В следующий раз я пришел в Оптину Пустынь уже один, также из Москвы, летом 1894 года, будучи уже студентом Московской Духовной Академии. Старца Амвросия уже не было в живых. Скончался и его ближайший помощник по устроению Шамордина, скитоначальник иеросхимонах Анатолий. Старчествовал ученик о. Амвросия, иеросхимонах Иосиф, живший в его хибарке, в скиту. В этот раз я прожил в Оптиной Пустыни около недели, говел, посетил скит и о. Иосифа, был у настоятеля монастыря, о. архимандрита Исаакия, произведшего на меня сильное впечатление своим самоуглубленным спокойствием, простотою и молитвенными слезами при богослужении. На этот раз я близко рассмотрел Оптину Пустынь. И она произвела на меня глубокое впечатление, запавшее в мою душу навсегда. Я впервые ощутил там веяние истинной духовной жизни, от которой как бы расцвела и моя собственная душа.
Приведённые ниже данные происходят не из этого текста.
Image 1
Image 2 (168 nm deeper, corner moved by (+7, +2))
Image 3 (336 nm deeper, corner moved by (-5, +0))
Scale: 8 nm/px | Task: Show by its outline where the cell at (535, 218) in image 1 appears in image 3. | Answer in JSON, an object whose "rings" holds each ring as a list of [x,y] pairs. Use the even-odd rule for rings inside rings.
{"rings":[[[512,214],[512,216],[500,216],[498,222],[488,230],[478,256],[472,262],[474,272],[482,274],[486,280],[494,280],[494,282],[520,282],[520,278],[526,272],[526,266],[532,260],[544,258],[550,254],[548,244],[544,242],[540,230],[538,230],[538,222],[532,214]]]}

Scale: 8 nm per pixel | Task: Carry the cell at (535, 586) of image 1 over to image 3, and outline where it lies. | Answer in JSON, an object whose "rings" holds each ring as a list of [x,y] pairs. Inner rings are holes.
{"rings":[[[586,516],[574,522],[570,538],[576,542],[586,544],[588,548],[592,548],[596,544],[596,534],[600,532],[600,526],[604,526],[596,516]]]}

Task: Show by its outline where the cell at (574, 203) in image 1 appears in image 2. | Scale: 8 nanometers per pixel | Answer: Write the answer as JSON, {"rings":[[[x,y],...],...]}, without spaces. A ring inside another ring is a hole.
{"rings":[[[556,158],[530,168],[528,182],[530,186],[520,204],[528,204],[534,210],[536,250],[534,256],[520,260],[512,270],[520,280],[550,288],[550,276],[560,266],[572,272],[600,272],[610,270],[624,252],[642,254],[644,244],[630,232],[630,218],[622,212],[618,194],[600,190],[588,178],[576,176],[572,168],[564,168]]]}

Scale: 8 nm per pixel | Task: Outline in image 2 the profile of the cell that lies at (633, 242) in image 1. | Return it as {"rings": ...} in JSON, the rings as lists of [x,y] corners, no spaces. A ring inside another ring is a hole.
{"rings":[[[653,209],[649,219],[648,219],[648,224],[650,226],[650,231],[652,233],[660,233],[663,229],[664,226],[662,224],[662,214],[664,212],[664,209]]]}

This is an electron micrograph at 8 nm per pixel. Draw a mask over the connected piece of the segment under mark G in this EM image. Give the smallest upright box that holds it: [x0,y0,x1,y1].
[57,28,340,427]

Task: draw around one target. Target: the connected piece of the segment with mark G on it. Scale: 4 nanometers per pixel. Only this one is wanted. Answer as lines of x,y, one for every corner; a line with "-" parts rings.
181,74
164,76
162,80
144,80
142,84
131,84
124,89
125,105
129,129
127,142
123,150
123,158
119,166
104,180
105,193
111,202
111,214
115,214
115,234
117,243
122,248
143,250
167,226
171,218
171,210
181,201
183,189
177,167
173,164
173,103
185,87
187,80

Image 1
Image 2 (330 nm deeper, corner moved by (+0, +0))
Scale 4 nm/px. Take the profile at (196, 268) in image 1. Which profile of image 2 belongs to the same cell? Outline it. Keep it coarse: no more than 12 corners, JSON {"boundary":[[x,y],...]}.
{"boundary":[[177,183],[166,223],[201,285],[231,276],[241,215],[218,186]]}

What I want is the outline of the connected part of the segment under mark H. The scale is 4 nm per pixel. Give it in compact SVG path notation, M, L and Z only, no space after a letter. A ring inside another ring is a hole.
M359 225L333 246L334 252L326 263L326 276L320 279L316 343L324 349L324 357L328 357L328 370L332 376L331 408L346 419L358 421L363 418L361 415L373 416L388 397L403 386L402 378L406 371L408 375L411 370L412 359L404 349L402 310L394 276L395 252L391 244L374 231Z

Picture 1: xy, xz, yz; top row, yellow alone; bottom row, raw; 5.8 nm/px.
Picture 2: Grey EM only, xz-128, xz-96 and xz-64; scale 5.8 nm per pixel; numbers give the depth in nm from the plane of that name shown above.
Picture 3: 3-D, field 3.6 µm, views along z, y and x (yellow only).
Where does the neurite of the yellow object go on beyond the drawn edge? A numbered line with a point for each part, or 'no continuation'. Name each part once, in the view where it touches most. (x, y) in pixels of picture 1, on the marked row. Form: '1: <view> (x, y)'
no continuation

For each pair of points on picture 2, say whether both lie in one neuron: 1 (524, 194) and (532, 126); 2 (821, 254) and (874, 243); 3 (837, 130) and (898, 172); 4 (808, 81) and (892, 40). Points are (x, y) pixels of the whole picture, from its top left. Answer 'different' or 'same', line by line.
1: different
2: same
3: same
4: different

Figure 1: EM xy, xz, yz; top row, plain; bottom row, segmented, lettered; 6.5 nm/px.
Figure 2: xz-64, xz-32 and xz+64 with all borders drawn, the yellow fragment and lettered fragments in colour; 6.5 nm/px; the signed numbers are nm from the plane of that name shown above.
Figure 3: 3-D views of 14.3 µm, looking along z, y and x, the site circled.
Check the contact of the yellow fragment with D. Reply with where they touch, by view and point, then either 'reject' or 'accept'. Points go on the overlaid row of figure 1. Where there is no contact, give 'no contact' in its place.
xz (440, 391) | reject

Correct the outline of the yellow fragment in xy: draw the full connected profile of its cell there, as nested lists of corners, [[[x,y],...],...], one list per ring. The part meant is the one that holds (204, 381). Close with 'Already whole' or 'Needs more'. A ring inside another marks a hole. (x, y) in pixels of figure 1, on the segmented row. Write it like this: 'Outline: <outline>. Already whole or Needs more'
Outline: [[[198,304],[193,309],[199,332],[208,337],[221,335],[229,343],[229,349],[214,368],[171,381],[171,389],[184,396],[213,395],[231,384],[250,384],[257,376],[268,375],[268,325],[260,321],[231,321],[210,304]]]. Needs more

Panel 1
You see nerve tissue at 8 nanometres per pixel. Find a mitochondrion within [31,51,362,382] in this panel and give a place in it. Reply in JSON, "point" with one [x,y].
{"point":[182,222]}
После этого я не видал Оптиной Пустыни целых семь лет, отвлеченный обстоятельствами личной жизни, но я не переставал сохранять в душе своей светлое воспоминание об этом монастыре, и это воспоминание каждый раз действовало на мою душу оживляющим и освежающим образом. Я выписывал издания Оптиной Пустыни, читал их и перечитывал и этим поддерживал свое внутреннее общение с нею. В третий раз я посетил Оптину Пустынь, уже будучи священником, в 1901 году, и прожил там с семьею все лето. Результатом этого посещения была написанная мною в следующем году брошюра “На службе Богу — на службе ближним”. В четвертый раз я был в Оптиной Пустыни летом 1905 года, занимаясь там подготовлением к печати собрания писем старцев о. Амвросия и о. Анатолия, изданных обителью в 1909 году. Знакомство с письмами о. Амвросия возбудило во мне желание составить его полное жизнеописание, что и было мною сделано летом 1911 года в той же Оптиной Пустыни. Следующее лето 1912 года я провел в Шамордине, заканчивая там и подготовляя к печати свое жизнеописание старца о. Амвросия. В Шамордине же я провел с семьею лето 1913 года, посещая при этом довольно часто и Оптину Пустынь. Лето 1914 года я снова провел с семьею в Оптиной Пустыни. После того я еще раз, уже один, посетил Оптину Пустынь в сентябре 1918 года, по пути из Москвы в Полтаву. Это девятое посещение Оптиной Пустыни было моим прощанием с нею и оставило во мне неизъяснимо грустное воспоминание. Чувствовалось, что над обителью нависла жуткая власть большевиков, и что недалеки дни ее полного запустения. С тех пор я потерял возможность не только бывать в Оптиной Пустыни, но даже и получать оттуда письма.
Все вышеизложенные подробности рассказаны мною с той целью, чтобы показать, что Оптина Пустынь известна мне не из вторых рук и не по чужим рассказам, и что весь мой последующий рассказ будет основан главным образом на моих собственных наблюдениях и впечатлениях.